SOURCE MATERIAL:
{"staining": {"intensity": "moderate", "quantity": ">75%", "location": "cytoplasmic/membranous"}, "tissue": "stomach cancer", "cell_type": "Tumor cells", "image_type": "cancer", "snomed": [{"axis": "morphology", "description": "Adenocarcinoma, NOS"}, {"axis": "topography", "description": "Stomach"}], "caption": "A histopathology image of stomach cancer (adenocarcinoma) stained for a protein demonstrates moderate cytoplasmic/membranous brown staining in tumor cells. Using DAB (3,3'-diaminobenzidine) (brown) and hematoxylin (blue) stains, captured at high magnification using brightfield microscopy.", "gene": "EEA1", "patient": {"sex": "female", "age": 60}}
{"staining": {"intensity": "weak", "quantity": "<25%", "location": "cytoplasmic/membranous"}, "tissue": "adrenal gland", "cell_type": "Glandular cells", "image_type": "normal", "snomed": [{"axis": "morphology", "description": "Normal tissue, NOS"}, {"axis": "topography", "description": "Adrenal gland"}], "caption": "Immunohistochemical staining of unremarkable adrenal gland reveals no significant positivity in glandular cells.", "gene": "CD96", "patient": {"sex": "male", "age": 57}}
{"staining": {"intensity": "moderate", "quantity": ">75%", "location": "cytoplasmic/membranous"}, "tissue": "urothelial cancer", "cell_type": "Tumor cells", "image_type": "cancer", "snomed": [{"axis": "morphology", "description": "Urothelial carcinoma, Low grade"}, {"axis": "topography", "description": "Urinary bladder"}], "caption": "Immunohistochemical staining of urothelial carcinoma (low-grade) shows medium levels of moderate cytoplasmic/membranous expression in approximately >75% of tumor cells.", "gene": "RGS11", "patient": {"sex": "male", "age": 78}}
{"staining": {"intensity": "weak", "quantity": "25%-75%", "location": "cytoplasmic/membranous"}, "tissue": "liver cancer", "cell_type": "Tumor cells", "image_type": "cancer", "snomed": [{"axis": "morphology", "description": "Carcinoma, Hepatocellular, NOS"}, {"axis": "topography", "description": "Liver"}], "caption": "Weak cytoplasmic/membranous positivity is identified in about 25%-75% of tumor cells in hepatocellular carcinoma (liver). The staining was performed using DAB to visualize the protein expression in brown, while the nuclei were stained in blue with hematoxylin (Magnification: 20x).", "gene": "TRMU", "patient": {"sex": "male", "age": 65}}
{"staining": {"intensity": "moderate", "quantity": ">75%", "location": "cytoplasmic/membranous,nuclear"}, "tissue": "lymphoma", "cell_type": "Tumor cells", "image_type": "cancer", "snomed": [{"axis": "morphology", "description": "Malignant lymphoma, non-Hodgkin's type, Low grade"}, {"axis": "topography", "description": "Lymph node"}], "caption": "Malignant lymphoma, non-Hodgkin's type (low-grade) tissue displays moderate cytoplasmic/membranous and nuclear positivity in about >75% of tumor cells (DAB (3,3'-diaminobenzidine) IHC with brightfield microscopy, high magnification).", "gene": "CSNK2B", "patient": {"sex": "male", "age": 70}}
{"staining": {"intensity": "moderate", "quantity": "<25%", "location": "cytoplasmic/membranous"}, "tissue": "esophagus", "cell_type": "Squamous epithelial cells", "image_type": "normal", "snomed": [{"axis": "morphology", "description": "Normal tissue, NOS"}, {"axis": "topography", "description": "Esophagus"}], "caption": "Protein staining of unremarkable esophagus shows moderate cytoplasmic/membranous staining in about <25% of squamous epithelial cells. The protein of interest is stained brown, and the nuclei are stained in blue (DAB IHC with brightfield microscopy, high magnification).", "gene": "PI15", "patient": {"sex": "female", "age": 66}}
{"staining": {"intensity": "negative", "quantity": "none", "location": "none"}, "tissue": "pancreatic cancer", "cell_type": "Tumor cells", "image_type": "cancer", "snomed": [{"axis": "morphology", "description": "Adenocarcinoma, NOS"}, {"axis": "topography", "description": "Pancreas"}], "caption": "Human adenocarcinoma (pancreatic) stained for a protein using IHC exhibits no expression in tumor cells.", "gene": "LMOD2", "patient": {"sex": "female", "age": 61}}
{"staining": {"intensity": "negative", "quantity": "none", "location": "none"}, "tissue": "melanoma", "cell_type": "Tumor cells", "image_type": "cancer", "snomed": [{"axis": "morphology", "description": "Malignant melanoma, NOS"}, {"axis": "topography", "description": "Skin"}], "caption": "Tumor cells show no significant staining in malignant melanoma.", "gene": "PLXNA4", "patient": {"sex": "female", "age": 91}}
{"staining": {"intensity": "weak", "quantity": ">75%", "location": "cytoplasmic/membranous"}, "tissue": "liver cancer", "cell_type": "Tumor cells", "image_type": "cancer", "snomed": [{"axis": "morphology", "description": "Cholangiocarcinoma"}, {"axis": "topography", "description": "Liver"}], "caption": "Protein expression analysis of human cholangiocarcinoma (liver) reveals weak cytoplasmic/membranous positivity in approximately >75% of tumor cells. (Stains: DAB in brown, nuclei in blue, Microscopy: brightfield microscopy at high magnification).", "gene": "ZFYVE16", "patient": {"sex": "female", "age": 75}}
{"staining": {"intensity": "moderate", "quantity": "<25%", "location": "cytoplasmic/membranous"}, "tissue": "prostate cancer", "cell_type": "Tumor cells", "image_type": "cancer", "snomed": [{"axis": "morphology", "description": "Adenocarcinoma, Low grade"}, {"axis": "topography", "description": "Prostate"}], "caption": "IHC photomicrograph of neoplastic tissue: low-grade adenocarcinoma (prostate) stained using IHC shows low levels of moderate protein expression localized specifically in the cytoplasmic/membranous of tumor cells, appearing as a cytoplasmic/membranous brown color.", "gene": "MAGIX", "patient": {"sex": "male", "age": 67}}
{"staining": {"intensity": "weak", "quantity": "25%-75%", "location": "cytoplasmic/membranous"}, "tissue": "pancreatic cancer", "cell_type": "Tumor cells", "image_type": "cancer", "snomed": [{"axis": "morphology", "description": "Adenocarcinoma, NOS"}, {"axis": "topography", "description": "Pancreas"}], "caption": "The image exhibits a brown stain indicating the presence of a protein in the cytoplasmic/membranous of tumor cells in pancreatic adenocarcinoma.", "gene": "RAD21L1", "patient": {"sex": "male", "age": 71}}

PROMPT: Nothing is to be altered; retype each entry exactly.

ANSWER TO THE EXERCISE:
{"staining": {"intensity": "moderate", "quantity": ">75%", "location": "cytoplasmic/membranous"}, "tissue": "stomach cancer", "cell_type": "Tumor cells", "image_type": "cancer", "snomed": [{"axis": "morphology", "description": "Adenocarcinoma, NOS"}, {"axis": "topography", "description": "Stomach"}], "caption": "A histopathology image of stomach cancer (adenocarcinoma) stained for a protein demonstrates moderate cytoplasmic/membranous brown staining in tumor cells. Using DAB (3,3'-diaminobenzidine) (brown) and hematoxylin (blue) stains, captured at high magnification using brightfield microscopy.", "gene": "EEA1", "patient": {"sex": "female", "age": 60}}
{"staining": {"intensity": "weak", "quantity": "<25%", "location": "cytoplasmic/membranous"}, "tissue": "adrenal gland", "cell_type": "Glandular cells", "image_type": "normal", "snomed": [{"axis": "morphology", "description": "Normal tissue, NOS"}, {"axis": "topography", "description": "Adrenal gland"}], "caption": "Immunohistochemical staining of unremarkable adrenal gland reveals no significant positivity in glandular cells.", "gene": "CD96", "patient": {"sex": "male", "age": 57}}
{"staining": {"intensity": "moderate", "quantity": ">75%", "location": "cytoplasmic/membranous"}, "tissue": "urothelial cancer", "cell_type": "Tumor cells", "image_type": "cancer", "snomed": [{"axis": "morphology", "description": "Urothelial carcinoma, Low grade"}, {"axis": "topography", "description": "Urinary bladder"}], "caption": "Immunohistochemical staining of urothelial carcinoma (low-grade) shows medium levels of moderate cytoplasmic/membranous expression in approximately >75% of tumor cells.", "gene": "RGS11", "patient": {"sex": "male", "age": 78}}
{"staining": {"intensity": "weak", "quantity": "25%-75%", "location": "cytoplasmic/membranous"}, "tissue": "liver cancer", "cell_type": "Tumor cells", "image_type": "cancer", "snomed": [{"axis": "morphology", "description": "Carcinoma, Hepatocellular, NOS"}, {"axis": "topography", "description": "Liver"}], "caption": "Weak cytoplasmic/membranous positivity is identified in about 25%-75% of tumor cells in hepatocellular carcinoma (liver). The staining was performed using DAB to visualize the protein expression in brown, while the nuclei were stained in blue with hematoxylin (Magnification: 20x).", "gene": "TRMU", "patient": {"sex": "male", "age": 65}}
{"staining": {"intensity": "moderate", "quantity": ">75%", "location": "cytoplasmic/membranous,nuclear"}, "tissue": "lymphoma", "cell_type": "Tumor cells", "image_type": "cancer", "snomed": [{"axis": "morphology", "description": "Malignant lymphoma, non-Hodgkin's type, Low grade"}, {"axis": "topography", "description": "Lymph node"}], "caption": "Malignant lymphoma, non-Hodgkin's type (low-grade) tissue displays moderate cytoplasmic/membranous and nuclear positivity in about >75% of tumor cells (DAB (3,3'-diaminobenzidine) IHC with brightfield microscopy, high magnification).", "gene": "CSNK2B", "patient": {"sex": "male", "age": 70}}
{"staining": {"intensity": "moderate", "quantity": "<25%", "location": "cytoplasmic/membranous"}, "tissue": "esophagus", "cell_type": "Squamous epithelial cells", "image_type": "normal", "snomed": [{"axis": "morphology", "description": "Normal tissue, NOS"}, {"axis": "topography", "description": "Esophagus"}], "caption": "Protein staining of unremarkable esophagus shows moderate cytoplasmic/membranous staining in about <25% of squamous epithelial cells. The protein of interest is stained brown, and the nuclei are stained in blue (DAB IHC with brightfield microscopy, high magnification).", "gene": "PI15", "patient": {"sex": "female", "age": 66}}
{"staining": {"intensity": "negative", "quantity": "none", "location": "none"}, "tissue": "pancreatic cancer", "cell_type": "Tumor cells", "image_type": "cancer", "snomed": [{"axis": "morphology", "description": "Adenocarcinoma, NOS"}, {"axis": "topography", "description": "Pancreas"}], "caption": "Human adenocarcinoma (pancreatic) stained for a protein using IHC exhibits no expression in tumor cells.", "gene": "LMOD2", "patient": {"sex": "female", "age": 61}}
{"staining": {"intensity": "negative", "quantity": "none", "location": "none"}, "tissue": "melanoma", "cell_type": "Tumor cells", "image_type": "cancer", "snomed": [{"axis": "morphology", "description": "Malignant melanoma, NOS"}, {"axis": "topography", "description": "Skin"}], "caption": "Tumor cells show no significant staining in malignant melanoma.", "gene": "PLXNA4", "patient": {"sex": "female", "age": 91}}
{"staining": {"intensity": "weak", "quantity": ">75%", "location": "cytoplasmic/membranous"}, "tissue": "liver cancer", "cell_type": "Tumor cells", "image_type": "cancer", "snomed": [{"axis": "morphology", "description": "Cholangiocarcinoma"}, {"axis": "topography", "description": "Liver"}], "caption": "Protein expression analysis of human cholangiocarcinoma (liver) reveals weak cytoplasmic/membranous positivity in approximately >75% of tumor cells. (Stains: DAB in brown, nuclei in blue, Microscopy: brightfield microscopy at high magnification).", "gene": "ZFYVE16", "patient": {"sex": "female", "age": 75}}
{"staining": {"intensity": "moderate", "quantity": "<25%", "location": "cytoplasmic/membranous"}, "tissue": "prostate cancer", "cell_type": "Tumor cells", "image_type": "cancer", "snomed": [{"axis": "morphology", "description": "Adenocarcinoma, Low grade"}, {"axis": "topography", "description": "Prostate"}], "caption": "IHC photomicrograph of neoplastic tissue: low-grade adenocarcinoma (prostate) stained using IHC shows low levels of moderate protein expression localized specifically in the cytoplasmic/membranous of tumor cells, appearing as a cytoplasmic/membranous brown color.", "gene": "MAGIX", "patient": {"sex": "male", "age": 67}}
{"staining": {"intensity": "weak", "quantity": "25%-75%", "location": "cytoplasmic/membranous"}, "tissue": "pancreatic cancer", "cell_type": "Tumor cells", "image_type": "cancer", "snomed": [{"axis": "morphology", "description": "Adenocarcinoma, NOS"}, {"axis": "topography", "description": "Pancreas"}], "caption": "The image exhibits a brown stain indicating the presence of a protein in the cytoplasmic/membranous of tumor cells in pancreatic adenocarcinoma.", "gene": "RAD21L1", "patient": {"sex": "male", "age": 71}}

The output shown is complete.